§ Estratto:
────

Recensione di SILENCE

Martedì 1 agosto ore 21:30 Arena Daturi

SILENCE

di Martin Scorsese con Andrew Garfield, Adam Driver, Liam Neeson, 3h 01’, USA-TW-MEX-ITA-UK-J

Silence appartiene a quel filone scorsesiano di film religiosi, come L’ultima tentazione di Cristo del 1988, Kundun del 1997, e parzialmente anche Al di là della vita del 1999. Indipendentemente dal tema, non è un film che parla a tutti e scriverne è tutt’altro che semplice.

Dato per scontato che ci troviamo di fronte a un’opera di indiscusso valore, la storia degli ultimi due padri gesuiti portoghesi che vanno in Giappone a cercare il loro vecchio mentore padre Ferreira, sospettato di aver rinnegato la fede cristiana e di essersi convertito al buddismo e integrato con la società giapponese, prova a coinvolgere lo spettatore per quasi tre ore e non sempre ci riesce efficacemente.

────

§ Sfide:
A – Ricopia per favore dall'estratto il passo che comincia con "Silence appartiene a" e prosegue fino a "tutt’altro che semplice.".
B – Rispondi in base all'estratto:
(i) A che ora e in quale luogo è in programma la proiezione di martedì 1 agosto?
(ii) In che anno è uscito Kundun?
(iii) Chi vanno a cercare in Giappone i due padri gesuiti portoghesi?
Basati soltanto sull'estratto.

§ Sezione dati:
────

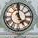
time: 4:59
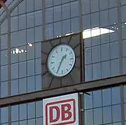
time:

────

§ Risultati finali:
A –
Silence appartiene a quel filone scorsesiano di film religiosi, come L’ultima tentazione di Cristo del 1988, Kundun del 1997, e parzialmente anche Al di là della vita del 1999. Indipendentemente dal tema, non è un film che parla a tutti e scriverne è tutt’altro che semplice.

B –
(i) Alle 21:30, all'Arena Daturi.
(ii) Nel 1997.
(iii) Il loro vecchio mentore, padre Ferreira.